
  3. What a moving piece! To think that you had a link to the photo which Alan selected for this week’s picture is amazing. I have to say I had a lump in my throat whilst reading this. This is a wonderful piece. That damned Spanish Influenza! I wrote about this in my Sepia Saturday ‘Wedding Day Delay’ piece a couple of weeks back; it affected my family among so many.

  4. Brilliant pictures and a gripping story Brett. To lose his wife to flu while he was fighting at the Front was a terrible thing.

  5. That was a fascinating account. What really surprised me the most was that there was such a thing as "hospital blues" that appear quite formal to me.

  6. This was a wonderful tribute that seems especially appropriate as the world loses the last of the WWI veterans. And so amazing that you tied it neatly to this weekend's theme. Thank you.

## What to do
- A) According to the comments, what illness took the wife of the man in the story while he was fighting at the Front?
- B) Print the stretch of the comments from "5. That was" through "formal to me.".

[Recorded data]
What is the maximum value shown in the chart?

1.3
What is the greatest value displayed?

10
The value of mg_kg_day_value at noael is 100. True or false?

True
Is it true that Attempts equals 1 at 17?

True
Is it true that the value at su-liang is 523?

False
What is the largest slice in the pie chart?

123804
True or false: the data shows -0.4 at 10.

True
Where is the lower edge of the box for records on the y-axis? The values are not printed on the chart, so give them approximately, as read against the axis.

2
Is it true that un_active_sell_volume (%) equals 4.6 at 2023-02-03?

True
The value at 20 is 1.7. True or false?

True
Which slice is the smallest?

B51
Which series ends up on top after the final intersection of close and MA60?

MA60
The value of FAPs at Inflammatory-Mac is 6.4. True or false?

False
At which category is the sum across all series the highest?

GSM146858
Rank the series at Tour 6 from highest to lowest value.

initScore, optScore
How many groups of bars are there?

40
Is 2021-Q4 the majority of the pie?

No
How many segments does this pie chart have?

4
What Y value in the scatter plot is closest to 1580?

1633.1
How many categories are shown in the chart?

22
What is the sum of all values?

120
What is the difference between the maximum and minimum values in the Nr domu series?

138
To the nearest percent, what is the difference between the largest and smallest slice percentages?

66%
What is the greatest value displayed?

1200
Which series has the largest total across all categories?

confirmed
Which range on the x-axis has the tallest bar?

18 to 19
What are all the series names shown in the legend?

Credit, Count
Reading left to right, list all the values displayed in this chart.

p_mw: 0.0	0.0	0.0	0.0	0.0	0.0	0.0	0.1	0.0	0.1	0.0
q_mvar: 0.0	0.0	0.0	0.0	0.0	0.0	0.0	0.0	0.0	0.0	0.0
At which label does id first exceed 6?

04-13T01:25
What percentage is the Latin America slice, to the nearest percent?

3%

## Responses by item number
- A) Flu.

- B)
5. That was a fascinating account. What really surprised me the most was that there was such a thing as "hospital blues" that appear quite formal to me.